I pointed to the ceramic visage of San Simon, the one surrounded by money bags and bling, and Blitz called, “Gladys, San Simon? Qué? Suerte?”
“Yes,” Gladys answered in English. “It’s for good luck. For money, actually.”
Next, I pointed to the statue of the mysterious Jesus Malverde.
“I know that one,” he said, smiling. “Jesus Malverde is for marijuana, right, Gladys?”
The reason Blitz is not well-versed in Santeria religious lore?
“I’m Jewish,” he said.
When queried to explain his cross-cultural entrepreneurship, Blitz said, “About 10, 15 years ago, I had to get more business, so we came up with the candles and (spiritual) water things. (The store) just evolved slowly.”

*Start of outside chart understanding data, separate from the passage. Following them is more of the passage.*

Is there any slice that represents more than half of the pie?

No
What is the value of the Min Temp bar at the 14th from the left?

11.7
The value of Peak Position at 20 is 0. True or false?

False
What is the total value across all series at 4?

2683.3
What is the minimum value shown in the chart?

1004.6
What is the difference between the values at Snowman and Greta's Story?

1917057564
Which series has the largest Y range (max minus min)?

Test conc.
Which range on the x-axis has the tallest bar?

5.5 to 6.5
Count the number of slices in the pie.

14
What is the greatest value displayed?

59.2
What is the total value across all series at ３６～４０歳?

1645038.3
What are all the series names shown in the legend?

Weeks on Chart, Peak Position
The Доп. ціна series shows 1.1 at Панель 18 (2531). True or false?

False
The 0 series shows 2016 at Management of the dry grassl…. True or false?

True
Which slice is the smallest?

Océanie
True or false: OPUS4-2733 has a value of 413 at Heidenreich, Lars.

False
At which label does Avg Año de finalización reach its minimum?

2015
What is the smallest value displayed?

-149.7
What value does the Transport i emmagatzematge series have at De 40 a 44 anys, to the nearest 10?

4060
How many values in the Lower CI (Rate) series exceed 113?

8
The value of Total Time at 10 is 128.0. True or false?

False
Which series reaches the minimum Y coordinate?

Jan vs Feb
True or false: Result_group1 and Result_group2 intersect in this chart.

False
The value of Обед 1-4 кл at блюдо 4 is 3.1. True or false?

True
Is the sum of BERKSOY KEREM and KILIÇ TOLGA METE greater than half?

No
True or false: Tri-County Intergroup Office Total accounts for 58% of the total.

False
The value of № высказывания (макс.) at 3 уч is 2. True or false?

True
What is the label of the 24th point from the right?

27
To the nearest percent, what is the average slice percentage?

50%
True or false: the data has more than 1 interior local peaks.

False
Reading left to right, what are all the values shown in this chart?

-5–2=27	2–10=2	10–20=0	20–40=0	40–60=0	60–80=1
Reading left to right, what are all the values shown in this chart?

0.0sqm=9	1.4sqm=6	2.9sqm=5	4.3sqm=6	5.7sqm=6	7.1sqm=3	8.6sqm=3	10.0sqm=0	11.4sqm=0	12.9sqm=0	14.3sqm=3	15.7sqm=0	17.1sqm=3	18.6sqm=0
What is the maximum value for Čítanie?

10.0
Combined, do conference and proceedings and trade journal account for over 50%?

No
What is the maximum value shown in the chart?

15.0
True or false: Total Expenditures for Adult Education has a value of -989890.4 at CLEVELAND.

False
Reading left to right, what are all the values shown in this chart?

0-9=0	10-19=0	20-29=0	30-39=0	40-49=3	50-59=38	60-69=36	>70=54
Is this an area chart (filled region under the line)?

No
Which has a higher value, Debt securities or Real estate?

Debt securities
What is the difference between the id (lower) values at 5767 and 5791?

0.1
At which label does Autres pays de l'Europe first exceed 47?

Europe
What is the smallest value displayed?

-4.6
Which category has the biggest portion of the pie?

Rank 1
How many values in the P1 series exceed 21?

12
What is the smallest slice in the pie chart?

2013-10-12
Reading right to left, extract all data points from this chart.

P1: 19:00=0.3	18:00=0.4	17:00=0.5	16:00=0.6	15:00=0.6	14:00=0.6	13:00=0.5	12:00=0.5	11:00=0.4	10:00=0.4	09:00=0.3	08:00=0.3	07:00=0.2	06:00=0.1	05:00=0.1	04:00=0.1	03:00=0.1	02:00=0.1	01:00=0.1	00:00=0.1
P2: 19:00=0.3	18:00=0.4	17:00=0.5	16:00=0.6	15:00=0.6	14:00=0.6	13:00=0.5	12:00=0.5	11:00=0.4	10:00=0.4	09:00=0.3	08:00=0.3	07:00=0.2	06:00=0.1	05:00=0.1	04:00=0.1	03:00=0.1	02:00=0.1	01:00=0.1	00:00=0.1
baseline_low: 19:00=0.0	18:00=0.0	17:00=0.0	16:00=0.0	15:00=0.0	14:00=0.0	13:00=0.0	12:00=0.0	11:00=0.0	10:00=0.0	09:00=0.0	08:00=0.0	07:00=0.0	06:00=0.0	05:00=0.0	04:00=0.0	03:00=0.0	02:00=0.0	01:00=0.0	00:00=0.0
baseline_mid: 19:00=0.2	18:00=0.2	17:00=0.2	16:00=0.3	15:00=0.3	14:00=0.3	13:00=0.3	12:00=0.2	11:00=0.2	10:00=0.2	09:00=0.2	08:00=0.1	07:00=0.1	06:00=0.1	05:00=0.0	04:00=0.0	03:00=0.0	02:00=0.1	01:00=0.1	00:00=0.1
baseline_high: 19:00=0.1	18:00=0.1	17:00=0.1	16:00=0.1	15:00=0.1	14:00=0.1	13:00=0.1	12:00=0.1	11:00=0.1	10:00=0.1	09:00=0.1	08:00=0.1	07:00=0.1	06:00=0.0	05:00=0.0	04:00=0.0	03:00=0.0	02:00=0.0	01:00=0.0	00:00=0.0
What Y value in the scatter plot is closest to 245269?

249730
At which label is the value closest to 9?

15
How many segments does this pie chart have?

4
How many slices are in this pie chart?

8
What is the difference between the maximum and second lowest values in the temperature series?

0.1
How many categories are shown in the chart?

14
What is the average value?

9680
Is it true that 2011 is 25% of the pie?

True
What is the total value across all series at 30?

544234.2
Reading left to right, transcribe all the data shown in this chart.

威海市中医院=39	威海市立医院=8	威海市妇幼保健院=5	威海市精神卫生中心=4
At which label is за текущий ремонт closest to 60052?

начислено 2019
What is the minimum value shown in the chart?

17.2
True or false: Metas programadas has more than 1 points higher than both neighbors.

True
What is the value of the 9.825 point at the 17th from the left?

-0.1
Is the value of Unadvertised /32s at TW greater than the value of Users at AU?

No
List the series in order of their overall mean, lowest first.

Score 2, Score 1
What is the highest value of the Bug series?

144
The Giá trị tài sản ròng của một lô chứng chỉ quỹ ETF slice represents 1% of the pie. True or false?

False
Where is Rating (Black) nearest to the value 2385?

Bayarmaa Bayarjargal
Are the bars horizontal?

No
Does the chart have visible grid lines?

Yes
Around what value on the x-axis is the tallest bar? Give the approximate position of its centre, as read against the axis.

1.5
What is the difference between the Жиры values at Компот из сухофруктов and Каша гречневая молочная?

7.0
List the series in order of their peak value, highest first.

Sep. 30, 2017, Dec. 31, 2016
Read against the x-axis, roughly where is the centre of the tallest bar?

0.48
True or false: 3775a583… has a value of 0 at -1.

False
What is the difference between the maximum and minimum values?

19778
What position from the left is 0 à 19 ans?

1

Blitz says he respects all religions and the rituals and totems used therein. He’s just providing a service to his Latino customers, he said. He quickly added that “We don’t sell anything bad, no evil spells. Praying for your daughter? Fine. Love? Money? Fine. But nothing bad. We could do it. We don’t. We can’t control what people do with the candles.”
So, sort of a don’t-ask-don’t-tell policy?
“Yeah, you might say that,” Blitz said. “But I will warn people and say, ‘If you wish bad on somebody else, it’ll bite you in the ass.’ ”
Which is why Blitz isn’t conjuring any nefarious, witch-crafty spells on the people responsible for the gentrification and store closure. But I did see a pincushion type of doll in a package labeled “Voodoo Mujer” selling for $4.95.
Might come in handy. A guy never knows.